New Zealand’s Massey University Uses Bright Cluster Manager to Advance Knowledge on the Edge of Science

Bright Computing announced that Massey University’s department of Theoretical Chemistry and Physics is now using Bright Cluster Manager to manage their powerful HPC system. The department switched from Rocks and other open source toolkits to Bright as they expand their cluster for immediate needs, and as they plan their future hardware evolution. As a result of this change, Massey University realized immediate gains in operational efficiency and reduced system management workloads. Bright also vastly reduced the time and effort required to install and test new hardware as they continually evolve the system, maximizing available compute time.

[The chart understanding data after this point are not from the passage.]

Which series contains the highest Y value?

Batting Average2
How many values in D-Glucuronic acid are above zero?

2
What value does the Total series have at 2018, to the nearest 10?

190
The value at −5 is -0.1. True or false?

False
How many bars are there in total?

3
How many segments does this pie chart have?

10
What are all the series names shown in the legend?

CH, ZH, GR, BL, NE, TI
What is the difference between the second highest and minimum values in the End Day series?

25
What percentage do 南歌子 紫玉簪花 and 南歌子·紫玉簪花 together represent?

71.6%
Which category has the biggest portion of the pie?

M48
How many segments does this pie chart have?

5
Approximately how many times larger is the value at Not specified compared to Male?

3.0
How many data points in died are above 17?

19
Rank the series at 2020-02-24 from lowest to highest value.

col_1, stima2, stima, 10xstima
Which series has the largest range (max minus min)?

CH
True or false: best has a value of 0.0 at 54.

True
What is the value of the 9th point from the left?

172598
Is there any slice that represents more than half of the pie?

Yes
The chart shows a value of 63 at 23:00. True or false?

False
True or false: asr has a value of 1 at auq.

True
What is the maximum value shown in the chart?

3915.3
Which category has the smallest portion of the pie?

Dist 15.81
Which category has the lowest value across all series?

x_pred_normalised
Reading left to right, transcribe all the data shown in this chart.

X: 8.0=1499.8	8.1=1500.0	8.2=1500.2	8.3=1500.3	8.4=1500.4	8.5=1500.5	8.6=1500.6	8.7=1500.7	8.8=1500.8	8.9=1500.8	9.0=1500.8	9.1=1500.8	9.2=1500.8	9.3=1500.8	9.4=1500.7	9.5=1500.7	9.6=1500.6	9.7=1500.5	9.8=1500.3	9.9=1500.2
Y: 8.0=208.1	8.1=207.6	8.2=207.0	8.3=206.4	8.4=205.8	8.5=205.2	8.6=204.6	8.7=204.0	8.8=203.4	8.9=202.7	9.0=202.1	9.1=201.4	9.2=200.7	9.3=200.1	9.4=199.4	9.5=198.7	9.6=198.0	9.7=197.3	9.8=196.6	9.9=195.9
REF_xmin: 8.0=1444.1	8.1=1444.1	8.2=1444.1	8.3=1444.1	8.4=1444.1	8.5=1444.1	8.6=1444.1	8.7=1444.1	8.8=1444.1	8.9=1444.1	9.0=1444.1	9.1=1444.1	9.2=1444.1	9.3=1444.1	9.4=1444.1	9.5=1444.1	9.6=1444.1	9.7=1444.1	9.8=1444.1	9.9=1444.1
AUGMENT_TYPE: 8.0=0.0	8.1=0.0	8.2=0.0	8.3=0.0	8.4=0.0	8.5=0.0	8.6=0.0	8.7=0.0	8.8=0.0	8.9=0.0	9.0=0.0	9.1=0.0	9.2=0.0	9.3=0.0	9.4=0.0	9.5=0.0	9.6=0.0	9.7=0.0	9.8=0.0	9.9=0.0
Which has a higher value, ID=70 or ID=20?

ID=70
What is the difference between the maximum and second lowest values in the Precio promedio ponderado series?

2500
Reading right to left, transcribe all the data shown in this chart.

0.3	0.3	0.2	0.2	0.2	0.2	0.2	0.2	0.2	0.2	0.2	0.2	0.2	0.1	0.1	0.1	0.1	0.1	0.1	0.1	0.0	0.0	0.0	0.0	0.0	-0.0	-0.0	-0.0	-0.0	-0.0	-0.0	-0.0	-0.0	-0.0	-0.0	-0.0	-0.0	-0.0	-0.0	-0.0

Massey University’s department of Theoretical Chemistry and Physics comprises 20 scientific staff conducting more than 30 diverse research projects on the far edge of science. Their workhorse for these research projects is a 624 CPU core, 2TB RAM, and 100TB disk cluster located on campus.

The range of research at Massey is impressive. For example, one team is investigating whether the speed of light and other fundamental constants are really constant over space and time; and if not, determining how they change. This project involves analyzing the spectra from distant quasars to determine whether the speed of light has changed over the billions of years since it was emitted. Very highly accurate calculations of the dependence of atomic and molecular spectra on the speed of light are necessary for this research. In addition, the researchers are working to discover molecular systems that would have an enhanced sensitivity to the change in fundamental constants, potentially allowing experiments to take place on Earth.

Scientists at Massey are also important contributors to the study of super-heavy elements: atoms that don't exist in nature, but are artificially created in particle accelerators. The actual experiments are only possible in a few locations on earth – and cost millions of dollars to perform. Massey scientists use HPC to predict atomic and chemical properties of these elements. They also help the researchers determine the feasibility of experiments, planning the research, and interpreting the results. These calculations are extremely compute-intensive, requiring very efficient HPC systems.

A third example of Massey’s research is a project on the frontier of nano-scale physics. “Nano-devices are small enough that chemistry and quantum theory play important roles, but large enough that accurate quantum theoretical simulation is a staggering task,” said Dr. James Avery. “This necessitates inventing new computational methods and performing massive calculations to understand these materials, and to predict the strange ways in which they behave, ”

The diverse nature of research conducted at Massey creates a wide array of unique system requirements for their cluster. In the past, setting up the cluster for these jobs consumed seemingly endless hours of system administrator time, driving down overall system throughput whilst burdening talented researchers with tedious tasks. Now, Bright’s image-based provisioning enables the scientists to reconfigure their cluster to for the specific demands of each project in minutes, vastly increasing productivity and freeing manpower for other priorities.

The team at Massey realized other benefits from using Bright.

“As we looked to evolve our system to meet our expanding needs, we were driven to find a better way to run our cluster. We are scientists; we want to spend our time on science. Not on provisioning, monitoring and management,” said Dr. Michael Wormit. “We were using Rocks and other open source toolkits, wasting far too much time on customization and keeping the various tool versions synchronized. We were reluctant to make changes to the system — it created too much overhead.”

“What appealed to us about Bright Cluster Manager is that it is fully integrated and easy to use,” said Dr. James Avery. “It’s leaps and bounds better than anything we have worked with in the past.”

Using Bright has enabled the department’s three part-time system administrators to shift their workloads to priorities that were previously put on hold due to day-to-day system administration demands. Now they are able to work on initiatives to improve their cluster’s performance, such as setting up InfiniBand to reduce latency.

“Installing a cluster with Bright is much easier and faster,” added Dr. Michael Wormit. “It’s especially useful that we can install new compute nodes to our cluster in minutes, or quickly re-purpose hardware. Bright minimizes the effort of tasks that previously took a lot of work, in a straightforward, intuitive manner. It’s also helpful to us that Bright has a complete development environment with everything we need.”